I interacted with people and juggled. There were kids around and adults. They were smiling away. I had some fun with some young guys and tried to teach them juggling. One was very good and nearly got it. It took me two weeks to learn juggling so I am impressed when I see natural talent. The guys took some photos and we just smiled. I felt the highlight for them in our visit. How many people visit leprosy communities and give hugs. Anyway we ended up in this room. It appeared that there was an Indian official there probably because we were. There were speeches and our group said some words. Steven Hawkings who leads the other team of students temporarily visiting with us, said some words. My friend then indicated I should put the wig and clown classes on the politician. I thought ‘good idea’. I made a quick speech stating we are here to spread love and smiles. They enthusiastically applauded. So I made my way to the politician and put the wig on. She quickly took it off. Yet I felt it would be great for her to keep it on. However, I guess people see clowns as fools and they don’t want that image, yet in truth it is where the real power is, when we don’t care how we are seen, when we are prepared to play and be one with people, there is nothing greater. The wig was put on the other guy and he also quickly took it off. It didn’t matter, I was happy, it was an honour to be there with these amazing people. What a joy.
We got in the van and Stephen decided to leave us and we continued on to a hospital. This was a mental health place and we found a lot of women in a small room waiting for us. I felt the energy of the clowns low (long day) and felt the women of a different resonance so for me it felt harder to get into clowning. I was tired as well. However, I did what I can and juggled. I tried to connect with many women create a sense of connectedness. Others did what they do. I then tried to start a show and did some juggling. Then Puzzle did some ballooning. We all ended up just interacting and found some very cheery souls there. The people are lovely and life for them is not easy but we are in this moment and so we do what we can. I blew up a balloon and had them hit it back. I didn’t give up if the hitting back was more like a throw, I knew there was enjoyment in the interaction. One lady took my rose and gave me a bracelet, I knew it was an exchange and was happy to do it. I did a lot of hugging.

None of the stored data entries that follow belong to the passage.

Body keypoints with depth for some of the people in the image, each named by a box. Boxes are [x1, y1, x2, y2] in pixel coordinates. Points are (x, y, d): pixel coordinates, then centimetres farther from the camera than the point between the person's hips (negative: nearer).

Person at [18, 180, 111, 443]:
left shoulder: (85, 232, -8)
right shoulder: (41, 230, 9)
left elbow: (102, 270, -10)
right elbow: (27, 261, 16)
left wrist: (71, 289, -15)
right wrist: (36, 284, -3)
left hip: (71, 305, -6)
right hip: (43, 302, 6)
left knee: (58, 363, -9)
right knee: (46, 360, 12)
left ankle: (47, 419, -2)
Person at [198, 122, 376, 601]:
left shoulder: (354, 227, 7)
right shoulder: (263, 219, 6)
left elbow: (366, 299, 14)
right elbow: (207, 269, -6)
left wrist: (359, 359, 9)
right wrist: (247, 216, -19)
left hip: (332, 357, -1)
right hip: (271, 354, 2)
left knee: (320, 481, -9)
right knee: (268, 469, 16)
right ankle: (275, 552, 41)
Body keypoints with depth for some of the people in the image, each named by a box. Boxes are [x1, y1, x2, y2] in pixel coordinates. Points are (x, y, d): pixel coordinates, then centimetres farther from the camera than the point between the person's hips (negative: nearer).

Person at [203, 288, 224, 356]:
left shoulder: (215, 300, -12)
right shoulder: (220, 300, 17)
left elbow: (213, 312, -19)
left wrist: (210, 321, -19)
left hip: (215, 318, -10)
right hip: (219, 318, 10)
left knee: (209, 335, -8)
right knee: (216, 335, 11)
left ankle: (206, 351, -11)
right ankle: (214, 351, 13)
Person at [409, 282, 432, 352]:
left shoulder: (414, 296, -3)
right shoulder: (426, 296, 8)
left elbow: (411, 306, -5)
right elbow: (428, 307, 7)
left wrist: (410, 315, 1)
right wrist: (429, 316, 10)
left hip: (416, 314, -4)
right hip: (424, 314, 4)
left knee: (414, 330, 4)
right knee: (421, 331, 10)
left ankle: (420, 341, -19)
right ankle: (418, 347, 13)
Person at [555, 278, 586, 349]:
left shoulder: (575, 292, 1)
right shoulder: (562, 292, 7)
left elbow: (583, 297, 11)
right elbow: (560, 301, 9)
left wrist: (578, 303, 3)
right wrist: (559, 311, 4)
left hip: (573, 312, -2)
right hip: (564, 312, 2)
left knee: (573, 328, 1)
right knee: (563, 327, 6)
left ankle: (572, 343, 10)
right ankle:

The session ended and we tired clowns got back in the mini bus and headed back to the hotel. We got stuck in traffic so it was a slow trip. Santosh gave my legs a massage which was really beautiful as I was so tired. It was a nice moment.
It was 9pm by the time we got back and we all had dinner in the restaurant.

We were pretty noisy and I am sure the Indian staff were fascinated by our behaviour. We joked and sang. Tim handed out certificates. Lisa and Puzzle were acknowledged as well. I loved that. I was touched he saw me as a mentor. We all cheered each other and it was nice to be acknowledged.

We did a ceremony for Anup with candles. The timing was great as he went out the back to answer his phone to return to a group of people holding candles. We all told him how wonderful he is and he had tears. I so love to do this for people. It is so important to deeply acknowledge others, I am sure this is the first time in his life this had happened. Each person told him what they thought. His present was on its way to Sweden with Lisa. Sadly she had to go early, we had to rush her off and say good bye as her flight was changed to earlier. She had also bought cakes which was deeply kind. A really lovely person. So it was a really nice way to say thank you, very special.

Then it was time to disperse. I went to sleep.

Mohandas Gandhi

“Gentleness, self-sacrifice and generosity are the exclusive possession of no one race or religion.”